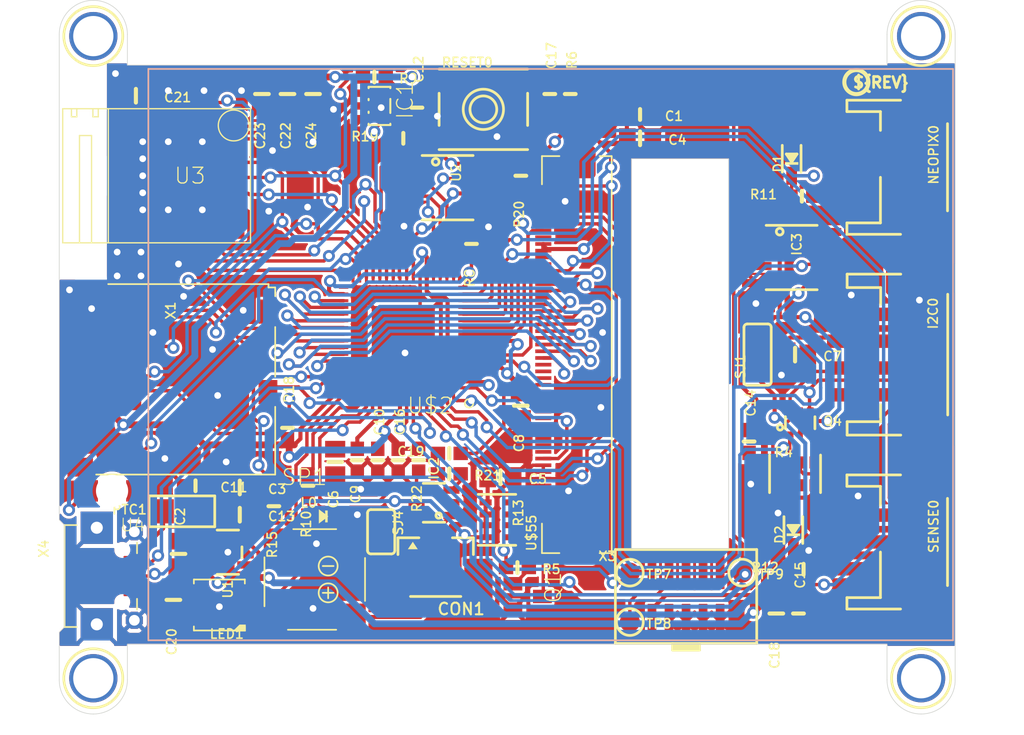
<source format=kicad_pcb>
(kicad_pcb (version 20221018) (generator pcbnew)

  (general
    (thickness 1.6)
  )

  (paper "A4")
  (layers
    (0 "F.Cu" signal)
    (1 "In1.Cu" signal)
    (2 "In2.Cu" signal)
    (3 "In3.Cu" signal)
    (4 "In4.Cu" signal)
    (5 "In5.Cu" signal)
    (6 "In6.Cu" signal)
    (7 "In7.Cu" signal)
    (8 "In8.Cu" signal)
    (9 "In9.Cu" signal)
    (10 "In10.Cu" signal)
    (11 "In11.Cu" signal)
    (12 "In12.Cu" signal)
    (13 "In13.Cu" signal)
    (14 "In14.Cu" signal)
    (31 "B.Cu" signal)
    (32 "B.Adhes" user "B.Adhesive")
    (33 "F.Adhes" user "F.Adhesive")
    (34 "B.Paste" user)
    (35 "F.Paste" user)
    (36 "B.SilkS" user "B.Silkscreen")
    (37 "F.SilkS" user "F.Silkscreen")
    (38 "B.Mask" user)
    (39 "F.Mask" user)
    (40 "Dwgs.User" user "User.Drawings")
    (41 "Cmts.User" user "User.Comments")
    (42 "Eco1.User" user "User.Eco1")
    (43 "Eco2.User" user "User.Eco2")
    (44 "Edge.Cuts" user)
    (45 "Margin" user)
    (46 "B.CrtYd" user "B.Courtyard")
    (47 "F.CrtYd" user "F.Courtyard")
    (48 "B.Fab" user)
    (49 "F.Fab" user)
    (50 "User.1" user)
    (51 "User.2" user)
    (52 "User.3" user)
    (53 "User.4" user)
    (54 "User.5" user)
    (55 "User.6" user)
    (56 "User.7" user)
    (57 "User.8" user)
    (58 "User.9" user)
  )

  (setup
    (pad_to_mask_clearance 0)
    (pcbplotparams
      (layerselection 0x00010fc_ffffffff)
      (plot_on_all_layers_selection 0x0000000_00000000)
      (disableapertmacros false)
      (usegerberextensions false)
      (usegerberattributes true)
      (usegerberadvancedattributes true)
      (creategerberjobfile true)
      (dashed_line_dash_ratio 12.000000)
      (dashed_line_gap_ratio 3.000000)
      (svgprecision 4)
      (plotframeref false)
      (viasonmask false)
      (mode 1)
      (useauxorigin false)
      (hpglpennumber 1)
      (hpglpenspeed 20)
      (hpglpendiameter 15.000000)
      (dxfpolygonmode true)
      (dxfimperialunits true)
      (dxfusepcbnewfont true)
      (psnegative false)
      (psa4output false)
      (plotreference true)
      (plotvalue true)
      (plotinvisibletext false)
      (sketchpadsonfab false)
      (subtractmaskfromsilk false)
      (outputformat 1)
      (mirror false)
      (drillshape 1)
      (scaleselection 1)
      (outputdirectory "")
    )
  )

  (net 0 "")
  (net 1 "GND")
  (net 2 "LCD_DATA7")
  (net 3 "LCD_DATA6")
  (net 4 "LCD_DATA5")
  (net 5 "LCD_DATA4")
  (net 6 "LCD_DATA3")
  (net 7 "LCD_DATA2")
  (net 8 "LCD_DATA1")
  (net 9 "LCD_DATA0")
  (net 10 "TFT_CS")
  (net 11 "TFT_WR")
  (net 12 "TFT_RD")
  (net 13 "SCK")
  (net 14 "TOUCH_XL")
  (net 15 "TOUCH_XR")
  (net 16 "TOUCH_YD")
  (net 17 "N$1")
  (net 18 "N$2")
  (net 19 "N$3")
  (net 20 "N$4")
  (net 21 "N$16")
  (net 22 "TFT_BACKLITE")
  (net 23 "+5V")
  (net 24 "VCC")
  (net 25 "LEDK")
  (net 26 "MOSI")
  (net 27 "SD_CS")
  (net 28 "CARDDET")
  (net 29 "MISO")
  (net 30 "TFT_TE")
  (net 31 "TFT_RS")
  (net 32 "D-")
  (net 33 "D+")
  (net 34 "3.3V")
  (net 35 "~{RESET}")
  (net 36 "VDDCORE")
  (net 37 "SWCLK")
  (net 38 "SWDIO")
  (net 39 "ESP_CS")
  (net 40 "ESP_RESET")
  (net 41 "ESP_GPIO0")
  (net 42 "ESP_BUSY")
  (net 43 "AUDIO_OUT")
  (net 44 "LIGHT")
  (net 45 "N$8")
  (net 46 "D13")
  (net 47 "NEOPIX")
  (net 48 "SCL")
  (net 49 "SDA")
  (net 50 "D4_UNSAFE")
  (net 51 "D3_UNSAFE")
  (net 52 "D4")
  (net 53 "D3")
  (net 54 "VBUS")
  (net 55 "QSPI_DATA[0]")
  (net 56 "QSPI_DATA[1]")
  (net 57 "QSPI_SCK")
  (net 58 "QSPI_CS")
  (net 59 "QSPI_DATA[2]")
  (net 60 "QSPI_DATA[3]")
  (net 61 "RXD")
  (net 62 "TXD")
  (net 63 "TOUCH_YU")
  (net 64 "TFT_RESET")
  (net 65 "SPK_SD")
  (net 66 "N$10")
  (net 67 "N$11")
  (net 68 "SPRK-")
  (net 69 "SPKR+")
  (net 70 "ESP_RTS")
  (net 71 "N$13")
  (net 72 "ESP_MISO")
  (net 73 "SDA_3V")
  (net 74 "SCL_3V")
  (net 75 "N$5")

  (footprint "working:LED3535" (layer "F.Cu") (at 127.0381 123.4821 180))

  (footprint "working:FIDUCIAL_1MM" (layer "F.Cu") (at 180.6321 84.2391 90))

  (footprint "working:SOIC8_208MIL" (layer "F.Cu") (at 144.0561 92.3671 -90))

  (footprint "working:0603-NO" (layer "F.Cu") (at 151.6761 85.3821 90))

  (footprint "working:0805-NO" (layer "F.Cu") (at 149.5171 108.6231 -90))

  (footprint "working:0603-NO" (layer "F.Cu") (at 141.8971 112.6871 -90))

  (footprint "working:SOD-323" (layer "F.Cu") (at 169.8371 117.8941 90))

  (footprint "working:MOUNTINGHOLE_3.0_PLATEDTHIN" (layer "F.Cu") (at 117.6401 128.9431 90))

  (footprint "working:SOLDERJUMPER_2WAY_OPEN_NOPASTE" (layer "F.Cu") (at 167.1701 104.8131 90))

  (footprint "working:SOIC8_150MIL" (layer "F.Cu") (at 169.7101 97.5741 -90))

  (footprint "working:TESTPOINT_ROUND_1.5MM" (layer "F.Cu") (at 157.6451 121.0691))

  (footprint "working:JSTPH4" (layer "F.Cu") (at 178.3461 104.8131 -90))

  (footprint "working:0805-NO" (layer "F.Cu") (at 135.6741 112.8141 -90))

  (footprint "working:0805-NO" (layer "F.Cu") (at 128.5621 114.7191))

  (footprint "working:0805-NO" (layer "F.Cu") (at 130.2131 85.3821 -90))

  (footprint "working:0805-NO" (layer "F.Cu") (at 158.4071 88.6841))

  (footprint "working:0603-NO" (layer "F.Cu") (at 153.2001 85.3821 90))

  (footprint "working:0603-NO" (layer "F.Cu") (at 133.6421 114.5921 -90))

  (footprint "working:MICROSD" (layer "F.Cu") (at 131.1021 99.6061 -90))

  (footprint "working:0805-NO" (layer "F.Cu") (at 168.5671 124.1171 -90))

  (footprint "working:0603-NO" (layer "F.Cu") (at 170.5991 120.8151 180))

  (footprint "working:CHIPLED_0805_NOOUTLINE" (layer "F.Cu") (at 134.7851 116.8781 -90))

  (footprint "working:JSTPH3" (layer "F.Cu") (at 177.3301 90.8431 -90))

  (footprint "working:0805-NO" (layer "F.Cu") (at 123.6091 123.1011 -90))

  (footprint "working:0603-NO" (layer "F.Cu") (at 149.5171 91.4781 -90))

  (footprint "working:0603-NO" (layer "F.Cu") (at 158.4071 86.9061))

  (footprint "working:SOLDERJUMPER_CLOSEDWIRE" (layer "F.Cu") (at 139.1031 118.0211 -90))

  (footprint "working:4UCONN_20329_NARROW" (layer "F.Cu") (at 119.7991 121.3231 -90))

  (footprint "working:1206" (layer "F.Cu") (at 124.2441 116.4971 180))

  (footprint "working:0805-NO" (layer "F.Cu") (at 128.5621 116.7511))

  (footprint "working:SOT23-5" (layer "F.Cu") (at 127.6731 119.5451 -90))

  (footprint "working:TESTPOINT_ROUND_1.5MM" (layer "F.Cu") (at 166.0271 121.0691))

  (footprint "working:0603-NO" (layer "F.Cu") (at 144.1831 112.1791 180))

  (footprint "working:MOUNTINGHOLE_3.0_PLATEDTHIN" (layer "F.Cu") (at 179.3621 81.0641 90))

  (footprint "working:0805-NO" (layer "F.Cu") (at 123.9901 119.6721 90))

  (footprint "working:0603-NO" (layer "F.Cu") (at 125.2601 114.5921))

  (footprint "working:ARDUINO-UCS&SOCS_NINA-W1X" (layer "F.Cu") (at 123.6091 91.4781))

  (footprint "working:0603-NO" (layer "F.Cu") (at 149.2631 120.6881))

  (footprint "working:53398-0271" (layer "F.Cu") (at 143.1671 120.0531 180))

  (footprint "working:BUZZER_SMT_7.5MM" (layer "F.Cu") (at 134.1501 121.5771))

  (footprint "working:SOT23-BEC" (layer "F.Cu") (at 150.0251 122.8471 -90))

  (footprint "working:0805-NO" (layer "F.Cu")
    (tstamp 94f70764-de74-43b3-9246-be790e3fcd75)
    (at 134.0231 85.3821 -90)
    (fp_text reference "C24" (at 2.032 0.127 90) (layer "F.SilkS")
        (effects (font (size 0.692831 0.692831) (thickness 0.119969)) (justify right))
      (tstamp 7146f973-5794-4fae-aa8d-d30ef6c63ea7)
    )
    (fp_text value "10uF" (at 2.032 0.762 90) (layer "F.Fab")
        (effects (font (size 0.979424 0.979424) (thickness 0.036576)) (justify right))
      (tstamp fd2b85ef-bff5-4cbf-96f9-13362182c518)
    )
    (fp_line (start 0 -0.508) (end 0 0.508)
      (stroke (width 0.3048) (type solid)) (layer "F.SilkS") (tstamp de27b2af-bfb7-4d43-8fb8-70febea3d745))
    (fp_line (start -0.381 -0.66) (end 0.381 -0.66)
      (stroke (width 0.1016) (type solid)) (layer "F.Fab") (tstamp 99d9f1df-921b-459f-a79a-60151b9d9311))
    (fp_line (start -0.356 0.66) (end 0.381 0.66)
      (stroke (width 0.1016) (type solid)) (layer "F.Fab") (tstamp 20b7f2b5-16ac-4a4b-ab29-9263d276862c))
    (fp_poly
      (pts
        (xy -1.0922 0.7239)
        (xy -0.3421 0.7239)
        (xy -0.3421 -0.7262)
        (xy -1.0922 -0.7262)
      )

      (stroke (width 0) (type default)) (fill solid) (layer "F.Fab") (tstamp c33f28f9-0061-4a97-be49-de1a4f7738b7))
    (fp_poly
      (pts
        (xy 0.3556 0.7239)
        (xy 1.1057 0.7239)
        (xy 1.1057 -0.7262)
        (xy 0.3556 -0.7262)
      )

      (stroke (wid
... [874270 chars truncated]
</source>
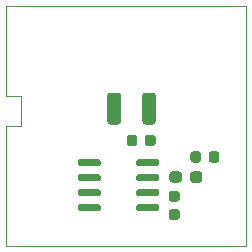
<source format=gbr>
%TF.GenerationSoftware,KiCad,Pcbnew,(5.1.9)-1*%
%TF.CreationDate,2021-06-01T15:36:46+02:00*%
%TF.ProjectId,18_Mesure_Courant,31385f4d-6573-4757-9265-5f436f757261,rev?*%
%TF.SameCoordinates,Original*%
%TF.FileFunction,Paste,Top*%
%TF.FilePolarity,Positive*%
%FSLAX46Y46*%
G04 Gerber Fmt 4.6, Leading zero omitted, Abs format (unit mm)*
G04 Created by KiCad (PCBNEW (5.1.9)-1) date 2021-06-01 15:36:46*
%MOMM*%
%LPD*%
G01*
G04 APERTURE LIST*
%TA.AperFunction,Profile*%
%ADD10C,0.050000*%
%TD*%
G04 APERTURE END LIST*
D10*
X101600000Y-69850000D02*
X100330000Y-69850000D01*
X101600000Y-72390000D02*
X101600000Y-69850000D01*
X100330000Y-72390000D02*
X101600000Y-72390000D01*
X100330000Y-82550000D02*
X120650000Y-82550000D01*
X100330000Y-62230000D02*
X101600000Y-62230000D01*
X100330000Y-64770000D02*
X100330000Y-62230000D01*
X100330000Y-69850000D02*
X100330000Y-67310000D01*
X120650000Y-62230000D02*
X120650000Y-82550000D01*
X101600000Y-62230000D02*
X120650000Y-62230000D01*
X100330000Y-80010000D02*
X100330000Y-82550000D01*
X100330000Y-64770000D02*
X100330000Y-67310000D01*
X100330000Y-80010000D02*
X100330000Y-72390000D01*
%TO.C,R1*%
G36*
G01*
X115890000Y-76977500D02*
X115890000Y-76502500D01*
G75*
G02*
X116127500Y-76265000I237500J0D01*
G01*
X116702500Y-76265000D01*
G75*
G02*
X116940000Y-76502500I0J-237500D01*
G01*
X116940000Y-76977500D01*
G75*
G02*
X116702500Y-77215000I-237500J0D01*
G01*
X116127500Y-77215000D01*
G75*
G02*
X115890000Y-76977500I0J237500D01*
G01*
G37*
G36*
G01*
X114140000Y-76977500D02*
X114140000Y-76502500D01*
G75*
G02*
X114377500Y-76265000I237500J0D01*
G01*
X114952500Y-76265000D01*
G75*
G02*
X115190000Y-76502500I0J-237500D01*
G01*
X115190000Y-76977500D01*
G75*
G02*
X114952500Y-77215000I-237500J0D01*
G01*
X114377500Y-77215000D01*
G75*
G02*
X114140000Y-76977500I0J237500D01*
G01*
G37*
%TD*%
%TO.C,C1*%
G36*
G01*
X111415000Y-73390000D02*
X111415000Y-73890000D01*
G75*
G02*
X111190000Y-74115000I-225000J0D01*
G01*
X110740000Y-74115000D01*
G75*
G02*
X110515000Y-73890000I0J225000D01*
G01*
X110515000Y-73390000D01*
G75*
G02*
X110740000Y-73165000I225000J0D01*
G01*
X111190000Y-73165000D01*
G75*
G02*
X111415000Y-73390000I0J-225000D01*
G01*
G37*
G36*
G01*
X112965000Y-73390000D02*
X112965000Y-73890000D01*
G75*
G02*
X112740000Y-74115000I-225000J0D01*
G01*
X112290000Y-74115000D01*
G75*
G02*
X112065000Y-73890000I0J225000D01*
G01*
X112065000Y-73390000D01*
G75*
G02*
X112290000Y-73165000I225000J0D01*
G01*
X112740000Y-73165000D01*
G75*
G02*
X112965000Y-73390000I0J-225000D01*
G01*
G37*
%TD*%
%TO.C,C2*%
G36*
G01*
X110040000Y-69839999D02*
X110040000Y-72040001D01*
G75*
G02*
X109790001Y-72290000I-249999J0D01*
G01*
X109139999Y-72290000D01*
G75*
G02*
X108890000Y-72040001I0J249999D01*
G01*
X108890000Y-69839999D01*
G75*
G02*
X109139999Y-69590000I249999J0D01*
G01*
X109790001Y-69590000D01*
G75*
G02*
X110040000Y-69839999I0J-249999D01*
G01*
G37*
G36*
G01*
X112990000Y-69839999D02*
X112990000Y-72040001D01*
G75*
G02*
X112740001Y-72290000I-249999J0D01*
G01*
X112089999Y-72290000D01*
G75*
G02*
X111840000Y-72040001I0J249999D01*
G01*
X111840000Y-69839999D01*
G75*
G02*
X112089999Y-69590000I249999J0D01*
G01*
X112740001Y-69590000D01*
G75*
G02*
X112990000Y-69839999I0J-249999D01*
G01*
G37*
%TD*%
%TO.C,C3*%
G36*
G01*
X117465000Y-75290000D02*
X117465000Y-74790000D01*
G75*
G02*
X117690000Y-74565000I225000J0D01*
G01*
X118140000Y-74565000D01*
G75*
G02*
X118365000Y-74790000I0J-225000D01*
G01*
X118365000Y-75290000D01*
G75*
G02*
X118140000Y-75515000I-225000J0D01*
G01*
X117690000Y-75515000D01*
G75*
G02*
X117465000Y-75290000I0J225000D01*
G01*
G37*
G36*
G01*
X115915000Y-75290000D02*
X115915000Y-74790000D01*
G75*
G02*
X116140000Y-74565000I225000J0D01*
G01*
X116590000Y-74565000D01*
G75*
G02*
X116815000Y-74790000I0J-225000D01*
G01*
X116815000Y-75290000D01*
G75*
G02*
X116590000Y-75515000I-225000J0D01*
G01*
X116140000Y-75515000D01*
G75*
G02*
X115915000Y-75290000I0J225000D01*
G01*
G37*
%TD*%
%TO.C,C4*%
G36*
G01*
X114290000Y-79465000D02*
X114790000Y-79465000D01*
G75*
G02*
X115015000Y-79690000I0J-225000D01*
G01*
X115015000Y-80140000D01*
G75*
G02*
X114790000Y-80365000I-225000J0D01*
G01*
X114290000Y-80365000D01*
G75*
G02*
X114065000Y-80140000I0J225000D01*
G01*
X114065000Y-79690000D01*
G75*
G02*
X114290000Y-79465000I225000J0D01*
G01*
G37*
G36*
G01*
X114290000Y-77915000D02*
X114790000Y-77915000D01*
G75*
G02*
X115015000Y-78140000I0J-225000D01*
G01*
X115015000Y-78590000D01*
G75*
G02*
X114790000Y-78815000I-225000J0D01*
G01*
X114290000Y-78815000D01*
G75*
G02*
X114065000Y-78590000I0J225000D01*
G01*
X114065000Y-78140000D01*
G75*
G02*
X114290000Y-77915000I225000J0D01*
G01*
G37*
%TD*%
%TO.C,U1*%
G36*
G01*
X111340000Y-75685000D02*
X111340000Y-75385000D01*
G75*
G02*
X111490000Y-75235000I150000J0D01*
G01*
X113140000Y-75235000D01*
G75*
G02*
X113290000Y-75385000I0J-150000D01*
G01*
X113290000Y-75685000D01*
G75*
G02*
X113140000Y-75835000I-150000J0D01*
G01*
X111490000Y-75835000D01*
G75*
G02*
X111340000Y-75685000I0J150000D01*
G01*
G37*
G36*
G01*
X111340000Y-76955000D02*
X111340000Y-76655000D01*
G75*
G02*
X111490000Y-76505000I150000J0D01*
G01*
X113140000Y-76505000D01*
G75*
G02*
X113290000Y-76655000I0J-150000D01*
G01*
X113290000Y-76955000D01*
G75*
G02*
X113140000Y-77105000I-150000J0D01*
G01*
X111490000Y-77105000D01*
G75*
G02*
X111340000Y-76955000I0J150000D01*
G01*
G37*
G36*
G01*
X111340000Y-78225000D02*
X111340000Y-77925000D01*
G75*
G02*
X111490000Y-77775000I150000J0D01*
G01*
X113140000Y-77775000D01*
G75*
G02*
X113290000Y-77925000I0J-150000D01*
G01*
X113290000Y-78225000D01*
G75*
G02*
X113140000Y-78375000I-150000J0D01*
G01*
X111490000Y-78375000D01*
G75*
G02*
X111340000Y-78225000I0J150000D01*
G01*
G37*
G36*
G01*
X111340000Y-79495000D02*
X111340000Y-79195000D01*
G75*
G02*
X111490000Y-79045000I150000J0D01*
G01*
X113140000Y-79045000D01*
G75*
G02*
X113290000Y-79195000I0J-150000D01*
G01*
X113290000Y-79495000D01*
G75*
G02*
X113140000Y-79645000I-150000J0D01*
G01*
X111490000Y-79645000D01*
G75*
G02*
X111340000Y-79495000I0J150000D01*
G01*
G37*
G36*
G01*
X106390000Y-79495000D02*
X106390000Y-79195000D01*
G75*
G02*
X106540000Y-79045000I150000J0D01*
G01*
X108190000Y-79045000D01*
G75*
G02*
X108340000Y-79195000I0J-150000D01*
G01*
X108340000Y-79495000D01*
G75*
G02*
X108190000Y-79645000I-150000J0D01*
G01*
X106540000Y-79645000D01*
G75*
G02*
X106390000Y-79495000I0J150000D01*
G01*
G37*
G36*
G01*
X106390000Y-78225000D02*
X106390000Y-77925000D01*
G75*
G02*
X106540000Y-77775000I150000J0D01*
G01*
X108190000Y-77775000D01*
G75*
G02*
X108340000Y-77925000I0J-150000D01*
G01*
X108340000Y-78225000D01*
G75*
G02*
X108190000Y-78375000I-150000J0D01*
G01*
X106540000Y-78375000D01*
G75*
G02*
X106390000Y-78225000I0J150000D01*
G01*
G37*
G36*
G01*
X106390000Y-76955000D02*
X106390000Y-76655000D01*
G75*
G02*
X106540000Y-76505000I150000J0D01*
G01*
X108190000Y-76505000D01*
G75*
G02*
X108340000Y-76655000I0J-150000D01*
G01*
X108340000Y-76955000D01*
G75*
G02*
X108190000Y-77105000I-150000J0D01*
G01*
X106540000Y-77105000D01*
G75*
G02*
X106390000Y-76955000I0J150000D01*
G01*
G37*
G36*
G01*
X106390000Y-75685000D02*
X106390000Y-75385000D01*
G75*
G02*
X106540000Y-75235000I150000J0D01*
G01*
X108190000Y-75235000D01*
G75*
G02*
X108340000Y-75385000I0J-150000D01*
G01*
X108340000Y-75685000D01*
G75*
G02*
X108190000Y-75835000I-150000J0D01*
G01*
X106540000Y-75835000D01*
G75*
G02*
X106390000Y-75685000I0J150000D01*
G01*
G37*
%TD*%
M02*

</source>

- - -

EXERCISE> Return all lines from the data above with "right" in them.

OUTPUT FOR THIS TASK>
        (effects (font (size 0.692831 0.692831) (thickness 0.119969)) (justify right))
        (effects (font (size 0.979424 0.979424) (thickness 0.036576)) (justify right))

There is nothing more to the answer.